In the example sentence, dozen is an adjective of quantity. It modifies bananas.
Merriam-Webster agrees that dozen can be an adjective. Not sure why Oxford omits that.
An interesting point came up in the comments, so I'll use that to improve the answer.
I assume that you have no problem seeing that "ten" is an adjective. Therefore you must agree that "hundred" is also an adjective. But "hundred" has exactly the same problems as "dozen." I can say "I bought ten bananas" but I cannot say "I bought hundred bananas."
The reason is that although most bare adjectives are also complete adjective phrases, a few of them (e.g. dozen, score, hundred, thousand) are not. You need some other determiner like "a" or "the" to complete the phrase. Adjectives combine with other words to make adjective phrases. Adjective phrases can then modify nouns (helping make noun phrases) and do the other things you think of adjectives as doing. Adjectives (in modern linguistics) do not directly modify nouns; only phrases do.

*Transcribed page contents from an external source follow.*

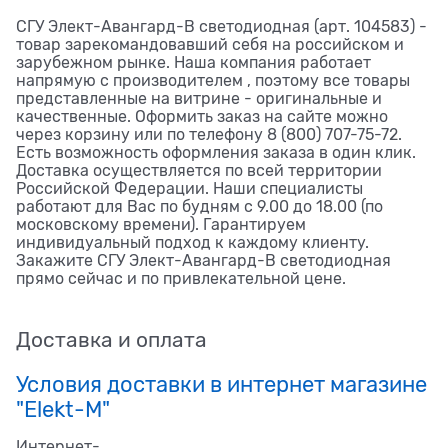
СГУ Элект-Авангард-В светодиодная (арт. 104583) -
товар зарекомандовавший себя на российском и
зарубежном рынке. Наша компания работает
напрямую с производителем , поэтому все товары
представленные на витрине - оригинальные и
качественные. Оформить заказ на сайте можно
через корзину или по телефону 8 (800) 707-75-72.
Есть возможность оформления заказа в один клик.
Доставка осуществляется по всей территории
Российской Федерации. Наши специалисты
работают для Вас по будням с 9.00 до 18.00 (по
московскому времени). Гарантируем
индивидуальный подход к каждому клиенту.
Закажите СГУ Элект-Авангард-В светодиодная
прямо сейчас и по привлекательной цене.
Доставка и оплата
Условия доставки в интернет магазине
"Elekt-M"
Интернет-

All of the objections to "dozen" failing as an adjective are actually objections to it failing to be an adjective phrase. It is an adjective; it's just not a phrase.
Examples: We can coordinate "a dozen" with another adjective phrase.

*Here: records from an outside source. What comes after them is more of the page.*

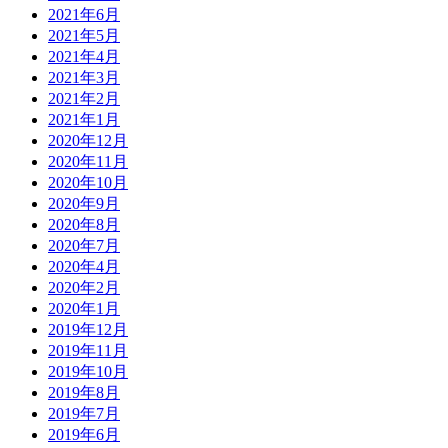
2021年6月
2021年5月
2021年4月
2021年3月
2021年2月
2021年1月
2020年12月
2020年11月
2020年10月
2020年9月
2020年8月
2020年7月
2020年4月
2020年2月
2020年1月
2019年12月
2019年11月
2019年10月
2019年8月
2019年7月
2019年6月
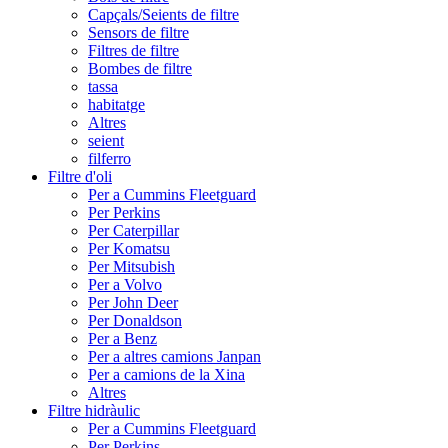
Capçals/Seients de filtre
Sensors de filtre
Filtres de filtre
Bombes de filtre
tassa
habitatge
Altres
seient
filferro
Filtre d'oli
Per a Cummins Fleetguard
Per Perkins
Per Caterpillar
Per Komatsu
Per Mitsubish
Per a Volvo
Per John Deer
Per Donaldson
Per a Benz
Per a altres camions Janpan
Per a camions de la Xina
Altres
Filtre hidràulic
Per a Cummins Fleetguard
Per Perkins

"There were a dozen or more bananas."
That clearly shows that "a dozen" is not a noun phrase in this sentence because "more" is not a noun phrase. If you agree that "more" is an adjective phrase in this sentence, then "a dozen" must also be.
The distinction between words and phrases is critical for understanding the behavior of nouns and verbs, but we can usually ignore it for adjectives. This is just one of those cases where we can't.
Final note: strictly speaking, words like "ten" "dozen" and "more" are called "determiners" not "adjectives" by linguists today, but that's a complication I didn't want to introduce.